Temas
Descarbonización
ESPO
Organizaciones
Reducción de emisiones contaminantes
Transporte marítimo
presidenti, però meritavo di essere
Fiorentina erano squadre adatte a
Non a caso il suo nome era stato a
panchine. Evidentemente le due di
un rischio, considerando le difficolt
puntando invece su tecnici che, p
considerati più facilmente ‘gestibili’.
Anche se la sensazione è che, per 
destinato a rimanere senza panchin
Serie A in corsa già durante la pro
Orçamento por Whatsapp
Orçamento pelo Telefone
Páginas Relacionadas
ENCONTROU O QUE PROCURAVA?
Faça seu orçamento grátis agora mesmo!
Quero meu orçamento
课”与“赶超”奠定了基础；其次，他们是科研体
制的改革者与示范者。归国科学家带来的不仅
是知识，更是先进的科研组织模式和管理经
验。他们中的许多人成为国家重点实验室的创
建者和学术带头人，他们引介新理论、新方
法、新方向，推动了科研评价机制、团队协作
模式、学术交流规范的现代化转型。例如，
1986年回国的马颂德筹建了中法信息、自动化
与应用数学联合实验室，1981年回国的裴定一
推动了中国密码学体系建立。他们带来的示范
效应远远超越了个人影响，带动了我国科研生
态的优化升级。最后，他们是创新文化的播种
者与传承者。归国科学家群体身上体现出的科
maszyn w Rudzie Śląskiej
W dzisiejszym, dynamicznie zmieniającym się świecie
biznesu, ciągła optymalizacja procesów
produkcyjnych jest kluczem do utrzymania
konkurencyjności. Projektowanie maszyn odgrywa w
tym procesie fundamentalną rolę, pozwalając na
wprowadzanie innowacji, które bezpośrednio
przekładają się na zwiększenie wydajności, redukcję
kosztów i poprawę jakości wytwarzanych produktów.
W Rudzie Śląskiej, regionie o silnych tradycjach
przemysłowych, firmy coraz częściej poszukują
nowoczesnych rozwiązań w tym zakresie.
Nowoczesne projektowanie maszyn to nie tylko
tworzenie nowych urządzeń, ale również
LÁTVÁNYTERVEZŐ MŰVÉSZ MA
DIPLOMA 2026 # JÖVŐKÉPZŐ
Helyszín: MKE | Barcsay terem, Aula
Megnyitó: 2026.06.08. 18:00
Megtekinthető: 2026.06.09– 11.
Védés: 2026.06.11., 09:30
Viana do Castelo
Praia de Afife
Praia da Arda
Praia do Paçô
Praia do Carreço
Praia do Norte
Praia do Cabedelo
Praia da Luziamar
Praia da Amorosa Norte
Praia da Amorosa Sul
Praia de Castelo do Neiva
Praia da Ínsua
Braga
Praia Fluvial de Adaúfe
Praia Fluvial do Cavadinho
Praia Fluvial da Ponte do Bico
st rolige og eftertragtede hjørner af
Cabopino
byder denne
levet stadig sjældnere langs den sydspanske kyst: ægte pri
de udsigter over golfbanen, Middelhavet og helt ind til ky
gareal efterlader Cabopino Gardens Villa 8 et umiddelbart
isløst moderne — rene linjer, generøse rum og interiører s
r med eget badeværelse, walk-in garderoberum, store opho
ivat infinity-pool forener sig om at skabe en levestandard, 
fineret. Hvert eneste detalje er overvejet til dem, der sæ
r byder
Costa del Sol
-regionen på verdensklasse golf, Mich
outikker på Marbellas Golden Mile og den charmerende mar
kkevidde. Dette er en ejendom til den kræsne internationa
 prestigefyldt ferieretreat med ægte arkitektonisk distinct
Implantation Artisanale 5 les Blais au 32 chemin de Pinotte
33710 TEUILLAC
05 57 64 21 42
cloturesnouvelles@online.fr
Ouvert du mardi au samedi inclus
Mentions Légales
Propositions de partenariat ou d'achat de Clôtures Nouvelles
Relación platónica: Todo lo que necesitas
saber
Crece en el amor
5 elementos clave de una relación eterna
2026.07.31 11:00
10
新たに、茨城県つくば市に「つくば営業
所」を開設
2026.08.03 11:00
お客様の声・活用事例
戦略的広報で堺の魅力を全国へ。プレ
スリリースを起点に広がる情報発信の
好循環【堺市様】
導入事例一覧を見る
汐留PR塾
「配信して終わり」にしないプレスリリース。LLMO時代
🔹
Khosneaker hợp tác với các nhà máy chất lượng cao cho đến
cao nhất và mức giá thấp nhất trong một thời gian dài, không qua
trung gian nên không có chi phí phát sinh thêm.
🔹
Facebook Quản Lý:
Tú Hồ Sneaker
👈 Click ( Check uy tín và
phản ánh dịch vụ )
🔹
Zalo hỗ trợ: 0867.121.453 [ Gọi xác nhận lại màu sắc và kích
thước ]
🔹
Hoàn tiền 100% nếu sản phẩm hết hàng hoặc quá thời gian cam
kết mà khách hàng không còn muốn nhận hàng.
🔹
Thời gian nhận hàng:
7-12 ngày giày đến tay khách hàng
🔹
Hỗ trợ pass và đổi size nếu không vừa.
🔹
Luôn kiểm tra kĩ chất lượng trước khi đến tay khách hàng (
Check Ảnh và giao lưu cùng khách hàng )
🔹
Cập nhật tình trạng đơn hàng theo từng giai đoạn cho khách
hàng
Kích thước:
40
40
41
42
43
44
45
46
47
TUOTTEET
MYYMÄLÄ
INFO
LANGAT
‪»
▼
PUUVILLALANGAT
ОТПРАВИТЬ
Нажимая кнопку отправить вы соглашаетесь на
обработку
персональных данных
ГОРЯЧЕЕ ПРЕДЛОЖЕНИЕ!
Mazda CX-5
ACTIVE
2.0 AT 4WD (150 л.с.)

____

== About this task ==
Retype the data from its first line through the line containing "验。他们中的许多人成为国家重点实验室的创", including both of those lines.

== Completed task ==
Temas
Descarbonización
ESPO
Organizaciones
Reducción de emisiones contaminantes
Transporte marítimo
presidenti, però meritavo di essere
Fiorentina erano squadre adatte a
Non a caso il suo nome era stato a
panchine. Evidentemente le due di
un rischio, considerando le difficolt
puntando invece su tecnici che, p
considerati più facilmente ‘gestibili’.
Anche se la sensazione è che, per 
destinato a rimanere senza panchin
Serie A in corsa già durante la pro
Orçamento por Whatsapp
Orçamento pelo Telefone
Páginas Relacionadas
ENCONTROU O QUE PROCURAVA?
Faça seu orçamento grátis agora mesmo!
Quero meu orçamento
课”与“赶超”奠定了基础；其次，他们是科研体
制的改革者与示范者。归国科学家带来的不仅
是知识，更是先进的科研组织模式和管理经
验。他们中的许多人成为国家重点实验室的创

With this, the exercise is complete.